# Should I get a Sub Equalizer for my 3 subs in this mostly opened basement?



## shaolin95 (Oct 22, 2006)

Hello, 
So I have 2 HSU VTF-15H MK1 subs and an MWF15 sandwiched between then right behind my couch on my unfinished basement which has mostly opened space. The theater is not centered but if you imagine the whole basement split on two sides, I am centered on one half of that space and I sit close at around 13' so not in the middle of the room either.
IN any case, the vibrations you get on the couch from those 3 subs is really immersive to me and I enjoy it a lot so I dont feel like moving them around at all although I could move the MF15 if it helps "fixing" the frequency response. 
I am attaching two screenshots showing the current readings I dot. Big dips at 50 and even 125 looks very low.
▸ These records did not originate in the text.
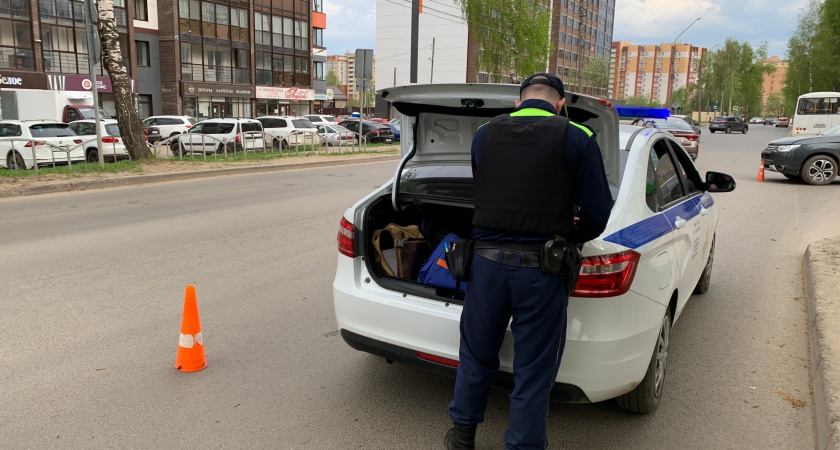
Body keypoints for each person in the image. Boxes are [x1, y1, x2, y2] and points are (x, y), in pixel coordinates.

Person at [444, 73, 613, 450]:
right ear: (559, 104)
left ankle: (461, 436)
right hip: (541, 271)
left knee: (475, 356)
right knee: (533, 370)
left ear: (519, 103)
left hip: (485, 268)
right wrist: (565, 235)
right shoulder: (577, 136)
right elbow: (597, 215)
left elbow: (483, 186)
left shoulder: (485, 133)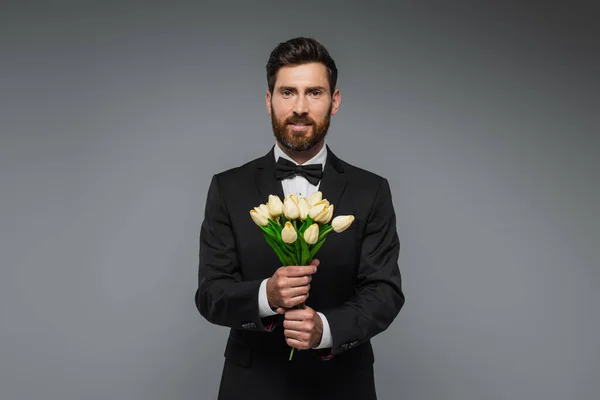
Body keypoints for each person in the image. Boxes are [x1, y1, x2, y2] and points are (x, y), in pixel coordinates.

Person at [195, 37, 405, 400]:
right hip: (251, 385)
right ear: (269, 100)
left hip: (343, 385)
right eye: (288, 92)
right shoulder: (228, 188)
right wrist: (267, 295)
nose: (300, 107)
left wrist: (325, 329)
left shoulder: (371, 191)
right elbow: (211, 293)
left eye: (315, 93)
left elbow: (384, 292)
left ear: (334, 101)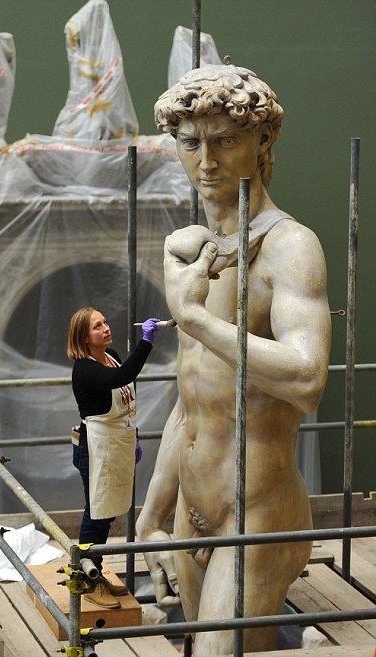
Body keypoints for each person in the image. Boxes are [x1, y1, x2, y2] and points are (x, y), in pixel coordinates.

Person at [136, 62, 331, 654]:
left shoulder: (289, 247)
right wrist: (153, 511)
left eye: (224, 140)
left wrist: (194, 317)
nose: (206, 161)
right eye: (190, 143)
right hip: (190, 511)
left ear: (262, 140)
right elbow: (190, 403)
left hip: (256, 514)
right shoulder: (197, 252)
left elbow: (306, 378)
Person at [67, 307, 160, 608]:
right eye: (97, 326)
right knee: (96, 513)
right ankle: (85, 579)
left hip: (116, 443)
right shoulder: (84, 370)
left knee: (107, 514)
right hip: (95, 448)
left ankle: (95, 570)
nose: (106, 328)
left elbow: (128, 402)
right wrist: (146, 342)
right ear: (84, 338)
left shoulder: (113, 354)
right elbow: (124, 376)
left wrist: (135, 438)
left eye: (105, 322)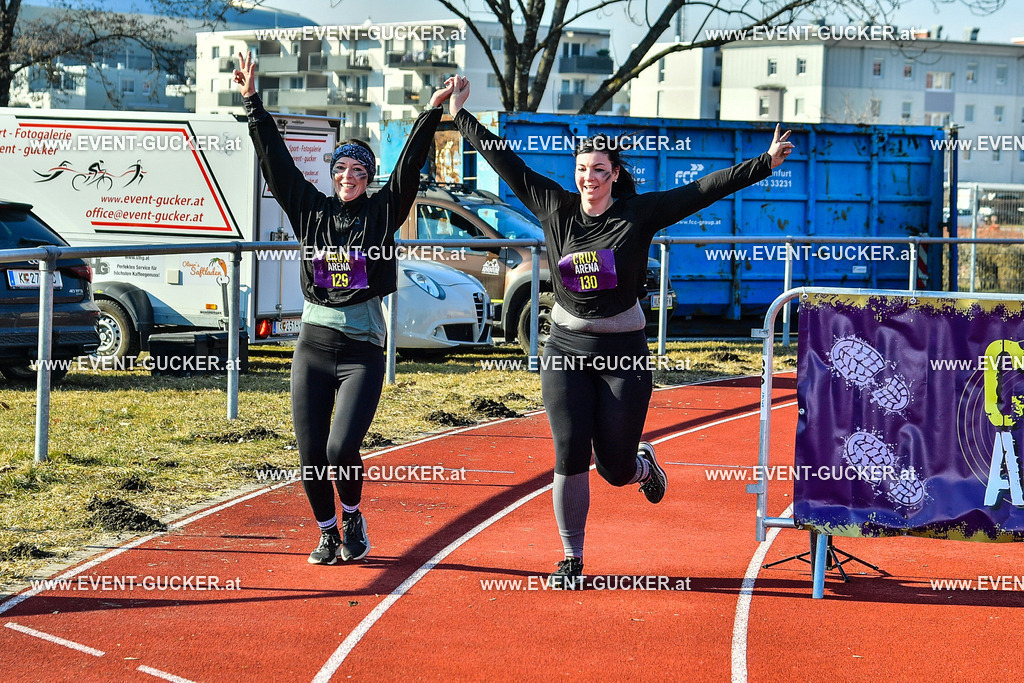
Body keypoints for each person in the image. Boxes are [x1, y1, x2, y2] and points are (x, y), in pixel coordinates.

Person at [448, 75, 794, 587]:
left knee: (612, 467)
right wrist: (460, 115)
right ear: (576, 173)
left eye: (599, 171)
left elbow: (701, 191)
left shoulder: (638, 215)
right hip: (564, 347)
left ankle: (641, 466)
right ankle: (572, 557)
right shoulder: (555, 207)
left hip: (623, 354)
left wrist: (762, 164)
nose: (590, 178)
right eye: (583, 170)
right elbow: (507, 162)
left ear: (614, 174)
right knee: (568, 451)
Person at [234, 53, 454, 565]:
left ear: (369, 177)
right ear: (332, 174)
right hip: (312, 345)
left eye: (359, 170)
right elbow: (277, 163)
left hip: (361, 351)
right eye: (342, 168)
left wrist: (433, 111)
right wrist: (252, 102)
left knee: (338, 451)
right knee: (310, 458)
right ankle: (329, 532)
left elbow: (410, 167)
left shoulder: (383, 211)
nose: (349, 176)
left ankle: (353, 515)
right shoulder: (309, 209)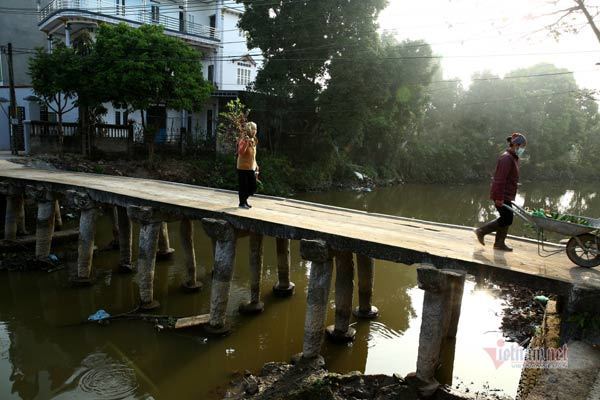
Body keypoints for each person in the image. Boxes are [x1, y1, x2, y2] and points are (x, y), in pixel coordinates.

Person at [475, 132, 527, 251]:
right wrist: (499, 197)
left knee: (506, 218)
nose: (523, 149)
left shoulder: (513, 158)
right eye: (522, 146)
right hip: (501, 194)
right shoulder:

The subs are crossedover at 80Hz so maybe I will try at 120Hz to see how it behaves.

On the screenshot with two readings the left is one HSU only and the Right one is both HSUs.
On the screenshot showing only a reading on the left column, that one is all 3 Subs.
I basically was shooting for 90db (actually ended up with 92db by mistake) at 80Hz and then measured everything else from there.

So my Harman KArdon 635 is old but powerful in my opinion so I was thinking about either getting a newer one with some Audissey feature or maybe there is something I can add to my receiver without going to crazy in $$$$ to help.
What do you guys think?


----------



## Wayne A. Pflughaupt (Apr 13, 2006)

That Excel spreadsheet you show should be able to generate a frequency response graph when you enter the data. Can you post that instead of us trying to visualize a bunch of numbers?

In any event, the go-to solution for manual subwoofer equalization is the Behringer Feedback Destroyer. A new one is cheap enough (FBQ-1000), but you can find previous versions used for practically nothing on ebay (DSP-1100, DSP-1124). 

Regards, 
Wayne


----------



## morca (Aug 26, 2011)

I dont read about fase setting.
Before using a dsp, optimal fase setting are advised.
Do you have a mic and used REW?


----------